Avviene che a seconda degli orientamenti prevalenti una data venga prima indicata come degna della venerazione nazionale e in seguito cancellata come inopportuna e da sostituirsi con un´altra di opposto significato. Un esempio. Il 15 ottobre 1930 il consiglio dei ministri decise di cancellare la festività del 20 settembre che celebrava la presa di Porta Pia e la fine del potere temporale dei papi, sostituendola con quella dell´11 febbraio intesa a glorificare la firma dei Patti lateranensi e la conciliazione dello Stato con la Chiesa cattolica.
Ora, qual è la volontà delle istituzioni, a partire dal governo, di ricordare degnamente il 17 marzo 1861? Certo, una macchina delle celebrazioni è stata messa in moto, ma essa è già andata incontro a vari infortuni. Il Presidente della Repubblica non manca di sottolineare la solennità della data ed esorta le parti politiche e gli italiani a raccogliersi intorno ad essa con sentimenti di concordia; ma la Confindustria non desidera che si perda una giornata di lavoro e il ministro della pubblica istruzione ritiene inopportuna una vacanza degli scolari. Della Lega inutile parlare, poiché per essa il 17 marzo è piuttosto un motivo di lutto; e il ministro degli Interni dichiara che quel giorno sarà al suo tavolo di lavoro come ogni giorno.

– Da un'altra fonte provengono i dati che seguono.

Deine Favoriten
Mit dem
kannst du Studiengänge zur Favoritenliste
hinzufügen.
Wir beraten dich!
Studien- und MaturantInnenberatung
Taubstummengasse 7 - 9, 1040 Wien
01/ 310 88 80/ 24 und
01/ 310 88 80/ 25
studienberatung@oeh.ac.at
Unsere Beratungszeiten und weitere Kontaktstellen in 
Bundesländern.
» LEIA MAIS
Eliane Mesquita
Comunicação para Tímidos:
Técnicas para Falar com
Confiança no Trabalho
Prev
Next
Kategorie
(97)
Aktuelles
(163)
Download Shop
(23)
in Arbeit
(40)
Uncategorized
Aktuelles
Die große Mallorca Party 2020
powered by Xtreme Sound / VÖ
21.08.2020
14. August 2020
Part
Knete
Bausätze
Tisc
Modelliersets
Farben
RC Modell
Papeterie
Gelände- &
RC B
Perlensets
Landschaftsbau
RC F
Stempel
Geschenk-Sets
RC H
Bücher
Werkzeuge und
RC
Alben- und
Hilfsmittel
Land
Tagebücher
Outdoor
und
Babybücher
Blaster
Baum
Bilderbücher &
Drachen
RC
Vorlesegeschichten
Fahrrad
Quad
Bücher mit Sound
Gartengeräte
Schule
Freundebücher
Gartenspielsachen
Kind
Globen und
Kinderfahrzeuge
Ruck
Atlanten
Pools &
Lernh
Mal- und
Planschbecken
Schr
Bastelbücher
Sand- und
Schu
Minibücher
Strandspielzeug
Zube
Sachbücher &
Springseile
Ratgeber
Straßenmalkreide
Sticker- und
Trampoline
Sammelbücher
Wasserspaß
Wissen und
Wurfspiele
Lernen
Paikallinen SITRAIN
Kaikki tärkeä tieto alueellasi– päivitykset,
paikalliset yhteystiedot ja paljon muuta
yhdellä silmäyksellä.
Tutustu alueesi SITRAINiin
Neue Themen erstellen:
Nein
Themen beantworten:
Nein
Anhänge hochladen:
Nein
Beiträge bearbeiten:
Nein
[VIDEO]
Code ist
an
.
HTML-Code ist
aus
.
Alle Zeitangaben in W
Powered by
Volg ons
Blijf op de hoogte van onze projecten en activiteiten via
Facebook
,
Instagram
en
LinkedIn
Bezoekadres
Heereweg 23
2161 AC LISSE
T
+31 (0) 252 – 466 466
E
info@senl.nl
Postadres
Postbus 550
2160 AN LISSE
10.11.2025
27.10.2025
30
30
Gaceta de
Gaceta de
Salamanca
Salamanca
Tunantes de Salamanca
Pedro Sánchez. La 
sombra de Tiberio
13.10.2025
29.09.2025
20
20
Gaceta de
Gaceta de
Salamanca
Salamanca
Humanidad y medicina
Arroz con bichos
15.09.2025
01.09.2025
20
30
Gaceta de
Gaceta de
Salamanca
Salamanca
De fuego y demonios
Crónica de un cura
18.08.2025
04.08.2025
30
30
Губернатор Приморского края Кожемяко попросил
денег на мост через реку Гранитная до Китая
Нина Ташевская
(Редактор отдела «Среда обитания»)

Naturalmente, il problema vero non è se la celebrazione dell´unità debba essere accompagnata o no da un giorno di assenza dalle attività lavorative e scolastiche, che pure non sembrerebbe improprio. Il problema vero è lo stato dello spirito nazionale, che non è in buona salute: per le vicende del Presidente del Consiglio, i rapporti tra gli schieramenti politici, l´influenza che la Lega esercita sull´intero governo e sulla maggioranza parlamentare, le lacerazioni interne al popolo italiano. Giorno di vacanza o no, il 17 marzo potrebbe essere l´occasione per una riflessione seria e intelligentemente critica sul cammino percorso dalla nazione. Di questo, purtroppo, non sembra vi siano confortanti avvisaglie.